Be prepared to take a step back with your training. My three years on the scheme were a massive learning curve as I tried to balance my law degree and my training without one impact on the other. It’s fair to say that to start with I didn’t get it right. It is really challenging to dedicate enough time to studying and then having the desire to want to go training. Understanding that to feel these pressures, is completely normal. I would encourage anyone on the scheme to speak with your coaches and explain the pressures you are feeling. They will be able to draw on their vast experience of working with a variety of high-performing athletes, to help you find a solution that works for you.
Everybody has faced a unique past year of challenges and frustrations especially with respect to sport, how have you maintained a focus and kept active during the various Lockdowns and restrictions enforced during the pandemic?
I have built a little gym garage at home.
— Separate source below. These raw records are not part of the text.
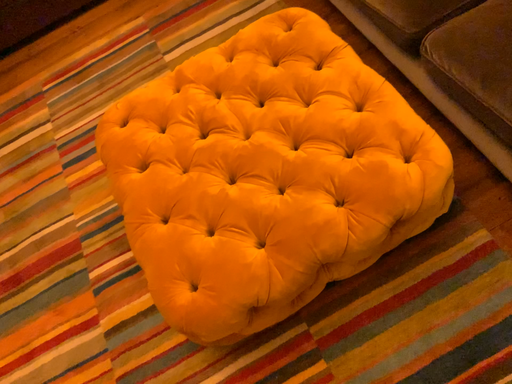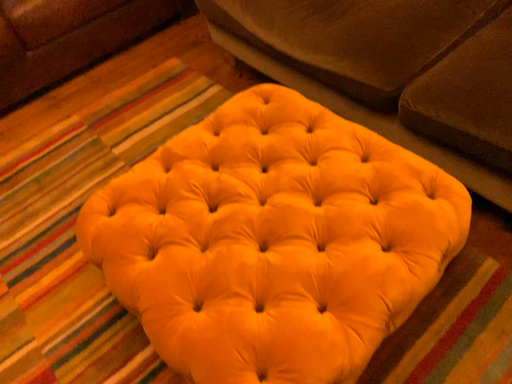
Question: How did the camera likely rotate when shooting the video?

Choices:
 (A) rotated left
 (B) rotated right

Answer: (B)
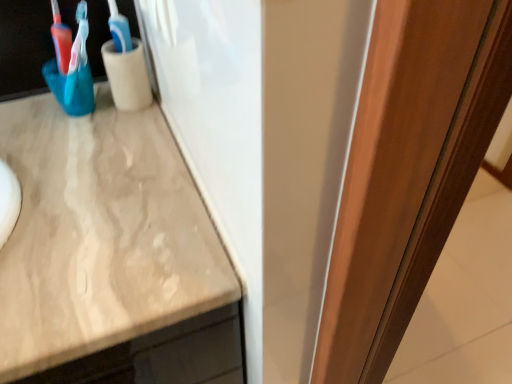
Question: Is blue plastic toothbrush at upper left taller than smooth wooden door at right?

Choices:
 (A) no
 (B) yes

Answer: (A)

Question: From a real-world perspective, is blue plastic toothbrush at upper left on top of smooth wooden door at right?

Choices:
 (A) yes
 (B) no

Answer: (A)

Question: From the image's perspective, is blue plastic toothbrush at upper left on smooth wooden door at right?

Choices:
 (A) yes
 (B) no

Answer: (A)

Question: Is blue plastic toothbrush at upper left turned away from smooth wooden door at right?

Choices:
 (A) yes
 (B) no

Answer: (B)

Question: Can you confirm if blue plastic toothbrush at upper left is positioned to the right of smooth wooden door at right?

Choices:
 (A) no
 (B) yes

Answer: (A)

Question: Is blue plastic toothbrush at upper left far from smooth wooden door at right?

Choices:
 (A) no
 (B) yes

Answer: (A)

Question: Is the position of smooth wooden door at right less distant than that of blue plastic toothbrush at upper left?

Choices:
 (A) yes
 (B) no

Answer: (A)

Question: Considering the relative sizes of smooth wooden door at right and blue plastic toothbrush at upper left in the image provided, is smooth wooden door at right shorter than blue plastic toothbrush at upper left?

Choices:
 (A) yes
 (B) no

Answer: (B)

Question: Is the depth of smooth wooden door at right greater than that of blue plastic toothbrush at upper left?

Choices:
 (A) yes
 (B) no

Answer: (B)

Question: Does smooth wooden door at right have a greater height compared to blue plastic toothbrush at upper left?

Choices:
 (A) yes
 (B) no

Answer: (A)

Question: Does smooth wooden door at right turn towards blue plastic toothbrush at upper left?

Choices:
 (A) no
 (B) yes

Answer: (A)

Question: From the image's perspective, is smooth wooden door at right on blue plastic toothbrush at upper left?

Choices:
 (A) no
 (B) yes

Answer: (A)

Question: Relative to blue plastic toothbrush at upper left, is smooth wooden door at right in front or behind?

In there is my Wattbike, weights and squat rack, and I run on the fields near me. Having an outlet which isn’t work is really important. It’s a great space where I can switch off and keep active.
We hope that University life will soon return to some normality, what one piece of advice would you give to yourself if you could go back in time or give others when they arrive in Welcome Week to start their degree?
Meet and build connections with as many people as you can. Once you leave the University bubble, you will be surprised how often you ‘bump’ into your uni colleagues and need to call on them.
Finally, you are being inducted into the Scholar ‘Hall of Fame’ as part of our new website feature as well as being invited to present to our current Scholars in our Workshop programme. Can you comment on your enthusiasm to continue to support the scheme and be an ambassador for future Sports Scholar applicants at Kent?
I am honoured to be inducted into the Hall of Fame. I am delighted that the same coaches which helped me develop during my time on the scheme are still helping new athletes to achieve their goals. Not only is the scheme itself an incredible opportunity for scholars to maximise their sporting potential, I firmly believe the qualities developed whilst on the scheme will help scholars differentiate themselves from the majority and be more employable in the business world. The scholar scheme is thriving and I look forward to keeping in contact over the years to come to help encourage the next generation of sports stars to reach the next level.